'9/11: The Days After' review: A remarkable documentary you should not miss
9/11: The Days After is a remarkable documentary airing on the History channel twice tonight, and will be repeated on September 11. Doing away with narration, it offers up a collection of footage filmed in the immediate wake of the Sept. 11, 2001, attacks — footage shot by amateurs, and unedited film taken by TV news crews. Director-producers Seth Skundrick and Nicole Rittenmeyer have added immeasurably to the chronicle of this period of history.
The contrast between the raw, often unprofessional quality of the footage and the filmmakers’ artful editing of their material creates its own tension. There’s not a moment of false drama here. We see so many people volunteering to help — people donating blood, hammering together wooden pallets that will serve as stretchers for the wounded or the dead; parents hurrying to schools to fetch their children and unguarded moments when police and firefighters try to organize rescue efforts, to impose some sense in a world gone senseless, and simply stop and cry.
In the absence of narration, we hear messages left on answering machines and cell phones; calls to radio talk shows that speak hate toward Muslims one moment, and, at other times, callers tell the tales of bravery and sacrifice they have witnessed.

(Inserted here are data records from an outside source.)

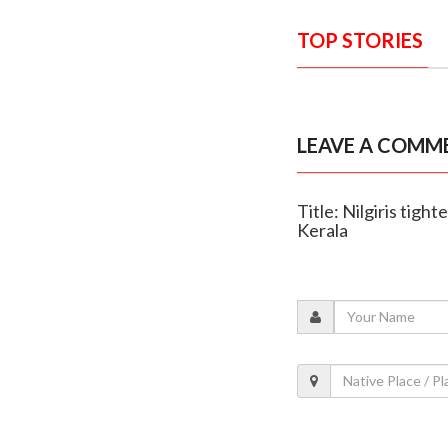
TOP STORIES
LEAVE A COMM
Title: Nilgiris tig
Kerala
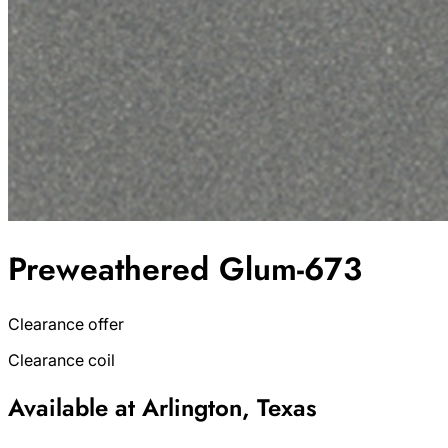
Preweathered Glum-673
Clearance offer
Clearance coil
Available at Arlington, Texas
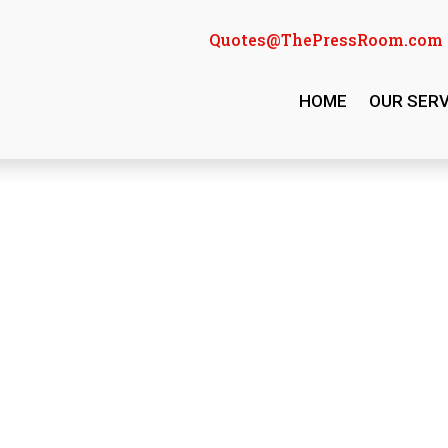
Quotes@ThePressRoom.com
HOME
OUR SERV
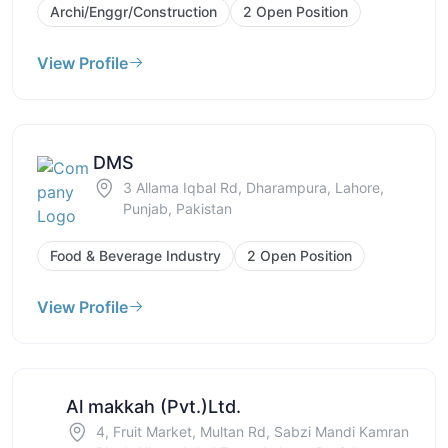
Archi/Enggr/Construction
2 Open Position
View Profile
DMS
3 Allama Iqbal Rd, Dharampura, Lahore,
Punjab, Pakistan
Food & Beverage Industry
2 Open Position
View Profile
Al makkah (Pvt.)Ltd.
4, Fruit Market, Multan Rd, Sabzi Mandi Kamran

We catch bits of conversation and declarations that, while seemingly random, cohere to tell a story: “It’s no longer a rescue effort, it’s a job site.” “Found a body — got a body here!” “Daddy, is the Empire State Building still here?”

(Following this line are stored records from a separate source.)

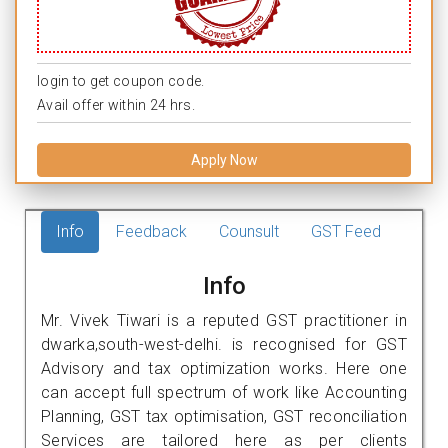
login to get coupon code.
Avail offer within 24 hrs.
Apply Now
Info
Feedback
Counsult
GST Feed
Info
Mr. Vivek Tiwari is a reputed GST practitioner in
dwarka,south-west-delhi. is recognised for GST
Advisory and tax optimization works. Here one
can accept full spectrum of work like Accounting
Planning, GST tax optimisation, GST reconciliation
Services are tailored here as per clients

For anyone who wasn’t in Manhattan during that awful period, 9/11: The Days After is an amazingly vivid portrait of what the city was like: in shock, in mourning, in fear, in sadness, in anger, in despair, in hope.
If you didn’t see 9/11: The Days After on the History channel on Friday night, try to catch it when it airs again on Saturday at 1 a.m. and Sunday night, 6:30 p.m., EST.